Aira described to me how Hayden dropped down from the side of a
building just like a superhero swinging his swords and protecting the two of
us. “We’re all orphans now,” I said. Hayden and Aira shook their heads. Even
though Aira knew she still had a father he was an elder and she knew little to
nothing about him aside from the fact that his duties onboard the ship would
prevent him from raising her as his own.

The drop ship Hayden found was in relatively good shape. It was exactly
like the ones I had flown in the simulator. We were a perfect match. It was
meant to carry six to eight passengers which meant it would be easy for the
three of us to crawl inside the cockpit together. The ship itself resembled a
grey phoenix. It had two great wings, a nose, and a tail that was as long as the
ship was wide. It used anti-gravity technology to lift itself into the air. I was
almost sad we couldn’t just take the ship and leave the planet – only the more
exotic drop ships could handle atmospheric flight and even if we could I was
nowhere near ready for that kind of flying.

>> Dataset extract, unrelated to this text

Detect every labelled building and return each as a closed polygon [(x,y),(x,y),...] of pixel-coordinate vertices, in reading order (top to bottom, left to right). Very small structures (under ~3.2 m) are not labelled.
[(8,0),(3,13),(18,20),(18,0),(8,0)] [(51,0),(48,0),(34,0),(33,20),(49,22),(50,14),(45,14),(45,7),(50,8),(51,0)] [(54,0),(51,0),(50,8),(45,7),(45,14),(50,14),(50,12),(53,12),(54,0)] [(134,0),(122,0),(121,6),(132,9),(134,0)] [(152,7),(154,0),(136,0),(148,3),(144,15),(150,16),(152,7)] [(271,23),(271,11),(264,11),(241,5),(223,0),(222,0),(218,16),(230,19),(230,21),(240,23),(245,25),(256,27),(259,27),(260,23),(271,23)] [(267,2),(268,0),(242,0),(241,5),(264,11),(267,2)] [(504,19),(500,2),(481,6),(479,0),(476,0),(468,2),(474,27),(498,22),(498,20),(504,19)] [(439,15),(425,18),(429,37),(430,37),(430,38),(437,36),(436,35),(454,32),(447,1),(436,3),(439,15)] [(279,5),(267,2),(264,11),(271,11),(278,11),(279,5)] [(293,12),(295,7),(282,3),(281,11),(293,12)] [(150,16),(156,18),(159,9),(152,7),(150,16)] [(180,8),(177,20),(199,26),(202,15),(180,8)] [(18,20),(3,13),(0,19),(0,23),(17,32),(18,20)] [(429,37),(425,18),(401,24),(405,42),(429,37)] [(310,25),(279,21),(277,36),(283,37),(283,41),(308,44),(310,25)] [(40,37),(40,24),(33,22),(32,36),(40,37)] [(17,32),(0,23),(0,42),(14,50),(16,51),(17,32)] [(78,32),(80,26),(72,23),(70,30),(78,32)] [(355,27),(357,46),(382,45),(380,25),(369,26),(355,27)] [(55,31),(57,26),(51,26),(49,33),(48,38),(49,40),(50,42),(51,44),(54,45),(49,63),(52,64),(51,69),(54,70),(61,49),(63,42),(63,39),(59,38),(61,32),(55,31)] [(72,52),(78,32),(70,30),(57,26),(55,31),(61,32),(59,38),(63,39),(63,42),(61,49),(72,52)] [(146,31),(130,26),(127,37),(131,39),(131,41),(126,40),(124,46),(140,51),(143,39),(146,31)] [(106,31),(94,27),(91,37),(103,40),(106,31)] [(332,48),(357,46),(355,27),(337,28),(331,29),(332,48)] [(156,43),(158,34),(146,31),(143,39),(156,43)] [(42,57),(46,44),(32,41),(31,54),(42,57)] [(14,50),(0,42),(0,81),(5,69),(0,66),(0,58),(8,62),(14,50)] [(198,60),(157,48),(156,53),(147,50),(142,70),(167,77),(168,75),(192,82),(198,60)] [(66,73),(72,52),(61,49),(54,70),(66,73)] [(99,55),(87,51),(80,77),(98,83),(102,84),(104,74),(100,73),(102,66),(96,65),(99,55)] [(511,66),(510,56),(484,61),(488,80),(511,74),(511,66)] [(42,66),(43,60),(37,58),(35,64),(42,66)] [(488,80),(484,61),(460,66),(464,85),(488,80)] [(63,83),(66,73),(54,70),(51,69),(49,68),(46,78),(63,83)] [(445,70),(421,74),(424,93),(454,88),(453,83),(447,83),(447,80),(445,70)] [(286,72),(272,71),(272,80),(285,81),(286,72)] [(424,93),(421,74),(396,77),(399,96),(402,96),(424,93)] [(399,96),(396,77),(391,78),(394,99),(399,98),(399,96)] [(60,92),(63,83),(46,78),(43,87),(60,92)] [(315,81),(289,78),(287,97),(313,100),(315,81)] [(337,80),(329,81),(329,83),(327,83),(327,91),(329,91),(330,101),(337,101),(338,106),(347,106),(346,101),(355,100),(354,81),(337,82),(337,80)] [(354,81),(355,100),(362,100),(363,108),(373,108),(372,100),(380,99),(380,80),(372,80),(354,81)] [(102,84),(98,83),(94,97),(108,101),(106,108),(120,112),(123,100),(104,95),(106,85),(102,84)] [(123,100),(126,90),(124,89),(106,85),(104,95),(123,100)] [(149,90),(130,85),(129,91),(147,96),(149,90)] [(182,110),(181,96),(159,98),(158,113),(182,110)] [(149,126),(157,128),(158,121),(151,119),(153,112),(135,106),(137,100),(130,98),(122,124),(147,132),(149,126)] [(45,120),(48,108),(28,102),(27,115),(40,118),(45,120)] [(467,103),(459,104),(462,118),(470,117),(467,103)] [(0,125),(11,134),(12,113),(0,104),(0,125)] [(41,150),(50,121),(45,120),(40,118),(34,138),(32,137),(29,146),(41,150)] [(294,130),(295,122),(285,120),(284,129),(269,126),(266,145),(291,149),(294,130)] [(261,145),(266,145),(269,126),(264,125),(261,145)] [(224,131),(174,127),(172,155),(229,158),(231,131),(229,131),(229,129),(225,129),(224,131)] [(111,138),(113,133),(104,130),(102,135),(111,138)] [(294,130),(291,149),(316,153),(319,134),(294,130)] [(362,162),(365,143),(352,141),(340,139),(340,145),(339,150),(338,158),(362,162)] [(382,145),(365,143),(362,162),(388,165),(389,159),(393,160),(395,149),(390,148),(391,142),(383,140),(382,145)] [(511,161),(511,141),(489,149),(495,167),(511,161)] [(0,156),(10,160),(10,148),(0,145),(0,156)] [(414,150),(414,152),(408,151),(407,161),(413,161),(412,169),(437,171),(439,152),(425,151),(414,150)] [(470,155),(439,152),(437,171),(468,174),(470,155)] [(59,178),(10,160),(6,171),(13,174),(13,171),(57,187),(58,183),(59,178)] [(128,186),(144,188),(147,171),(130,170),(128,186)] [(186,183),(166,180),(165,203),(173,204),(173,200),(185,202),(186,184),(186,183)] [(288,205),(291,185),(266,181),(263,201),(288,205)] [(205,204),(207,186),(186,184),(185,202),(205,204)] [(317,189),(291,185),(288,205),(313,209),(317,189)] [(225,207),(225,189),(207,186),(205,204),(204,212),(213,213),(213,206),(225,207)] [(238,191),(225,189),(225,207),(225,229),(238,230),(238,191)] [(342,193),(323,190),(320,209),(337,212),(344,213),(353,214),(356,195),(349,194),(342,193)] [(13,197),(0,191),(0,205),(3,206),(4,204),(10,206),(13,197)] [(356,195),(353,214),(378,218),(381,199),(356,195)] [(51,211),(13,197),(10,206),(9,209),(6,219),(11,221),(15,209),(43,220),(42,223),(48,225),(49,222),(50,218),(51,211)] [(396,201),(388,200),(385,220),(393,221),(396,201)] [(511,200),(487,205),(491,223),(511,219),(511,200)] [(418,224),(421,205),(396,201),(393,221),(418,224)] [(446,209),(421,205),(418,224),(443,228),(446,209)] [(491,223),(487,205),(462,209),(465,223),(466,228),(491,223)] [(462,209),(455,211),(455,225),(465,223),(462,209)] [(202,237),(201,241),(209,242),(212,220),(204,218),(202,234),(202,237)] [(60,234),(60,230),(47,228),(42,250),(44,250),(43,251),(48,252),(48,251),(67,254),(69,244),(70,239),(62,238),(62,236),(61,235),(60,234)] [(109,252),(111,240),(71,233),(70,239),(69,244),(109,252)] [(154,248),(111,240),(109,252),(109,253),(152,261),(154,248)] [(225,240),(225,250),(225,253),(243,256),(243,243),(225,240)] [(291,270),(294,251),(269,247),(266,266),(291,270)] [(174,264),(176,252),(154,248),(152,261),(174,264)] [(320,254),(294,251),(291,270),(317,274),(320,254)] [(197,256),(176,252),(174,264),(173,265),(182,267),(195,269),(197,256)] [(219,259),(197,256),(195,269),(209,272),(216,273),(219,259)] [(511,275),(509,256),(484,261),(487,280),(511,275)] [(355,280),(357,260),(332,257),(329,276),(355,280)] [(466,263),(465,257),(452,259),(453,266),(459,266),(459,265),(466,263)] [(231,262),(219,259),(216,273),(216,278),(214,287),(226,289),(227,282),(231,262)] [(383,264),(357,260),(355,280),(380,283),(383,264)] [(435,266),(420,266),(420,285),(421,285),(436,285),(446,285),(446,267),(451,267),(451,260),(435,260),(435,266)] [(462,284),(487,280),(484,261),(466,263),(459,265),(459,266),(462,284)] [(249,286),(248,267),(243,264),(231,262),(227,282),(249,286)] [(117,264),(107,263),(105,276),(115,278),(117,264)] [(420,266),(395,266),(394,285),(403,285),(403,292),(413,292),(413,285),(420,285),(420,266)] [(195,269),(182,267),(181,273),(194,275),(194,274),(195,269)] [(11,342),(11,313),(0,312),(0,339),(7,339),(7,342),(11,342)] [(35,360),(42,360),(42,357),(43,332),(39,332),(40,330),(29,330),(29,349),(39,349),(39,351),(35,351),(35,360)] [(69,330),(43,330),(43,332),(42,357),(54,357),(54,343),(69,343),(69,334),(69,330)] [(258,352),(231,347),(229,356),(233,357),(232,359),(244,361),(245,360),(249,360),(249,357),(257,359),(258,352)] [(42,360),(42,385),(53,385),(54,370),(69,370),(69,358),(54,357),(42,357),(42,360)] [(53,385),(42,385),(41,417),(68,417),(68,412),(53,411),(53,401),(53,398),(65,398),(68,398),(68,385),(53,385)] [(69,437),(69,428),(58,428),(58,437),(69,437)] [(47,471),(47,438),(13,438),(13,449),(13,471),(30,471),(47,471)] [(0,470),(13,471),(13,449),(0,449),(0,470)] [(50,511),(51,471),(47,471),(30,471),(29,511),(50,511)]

We took off with no problems, it was just like the simulations had been
aside from an oil like smell. When we hit the sky and clouds we could see the
leviathan in the distance. It had begun to change form. Its arms and tentacles
had stretched out to massive wings; four, maybe five in all and its body had
grown more and more slender. It was as if it was taking the form of an
asymmetrical human angel. Its tumors were gone. I wondered if they carried
the ticks. My brain was trying to come up with theories. I began wondering if
it was adapting to the world or maybe it was taking the persona of the people
it had killed. It was using it's own mass to reconstruct itself. It was adapting.

I felt empathy for the creature. I felt remorse. It seemed like a child, a
300 foot child crying out in anger and pain because it was far away from its
home. Like us it too was an orphan. If the Tritan was the cause - if they did
pull this creature from the immer with them were we not to blame for all of
this death and destruction? At the same time I hated it. I hoped that the more
it reformed its body it felt more pain.